WPS – We Pray for Sanctioning; or, Five the Hard Way

Posted on December 9, 2011 11:42 am

The whole WPS situation annoys me greatly, for two reasons.  One, I don’t think I can get away with a “magicJack Off WPS” post title.  Two, (three, four) - what are we fighting for?

I don’t know why people don’t listen to me when I say something serious and insightful – it might have something to do with my habit of posting ten page-long dick jokes – but I think there are some serious misconceptions about the challenges any women’s club sport would face.  I think that the idea of women working together for a goal still weirds out mainstream America.  I also think that mainstream America isn’t used to judging women on the qualities that make for good athletes.   I can’t think of a female athlete who would get away with one tenth of the personality flaws of a Roger Clemens, for example.

That’s not the same as saying they shouldn’t exist, mind you.  I’m just saying it takes a minute or two to change the way society thinks.  Not everyone was on board with interracial marriage, either.  Not everyone is even today, but at least now when they say so they get ridiculed.

*Provided data*
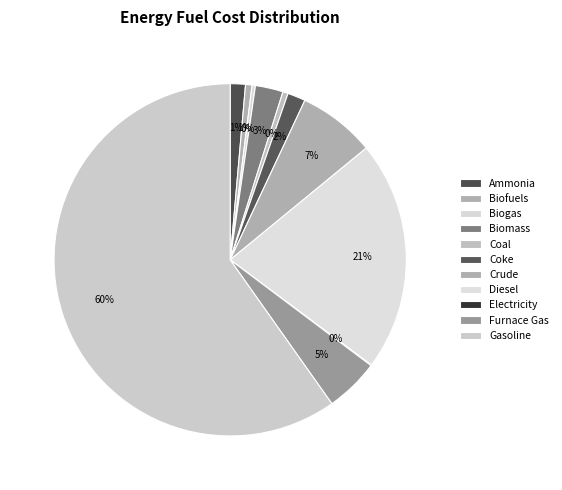

What is the change in value from Furnace Gas to Gasoline?

+4112.5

*List of tasks*
[1] Condense the paragraph of the WPS post that begins "I don’t know why people don’t listen to me" into a short bulleted list that keeps its main points.
[2] Edit the WPS post's passage between "I don’t know" and "they get ridiculed.", inclusive, so that "ridiculed" is changed to "mocked", and give the revised passage.

*Answer list*
[1]
- The author's serious points tend to be ignored, possibly because of a habit of posting long crude jokes.
- There are serious misconceptions about the challenges any women's club sport would face.
- Mainstream America is still uneasy with the idea of women working together toward a goal.
- Mainstream America isn't used to judging women on the qualities that make good athletes.
- No female athlete could get away with a fraction of the personality flaws of someone like Roger Clemens.

[2]
I don’t know why people don’t listen to me when I say something serious and insightful – it might have something to do with my habit of posting ten page-long dick jokes – but I think there are some serious misconceptions about the challenges any women’s club sport would face.  I think that the idea of women working together for a goal still weirds out mainstream America.  I also think that mainstream America isn’t used to judging women on the qualities that make for good athletes.   I can’t think of a female athlete who would get away with one tenth of the personality flaws of a Roger Clemens, for example.

That’s not the same as saying they shouldn’t exist, mind you.  I’m just saying it takes a minute or two to change the way society thinks.  Not everyone was on board with interracial marriage, either.  Not everyone is even today, but at least now when they say so they get mocked.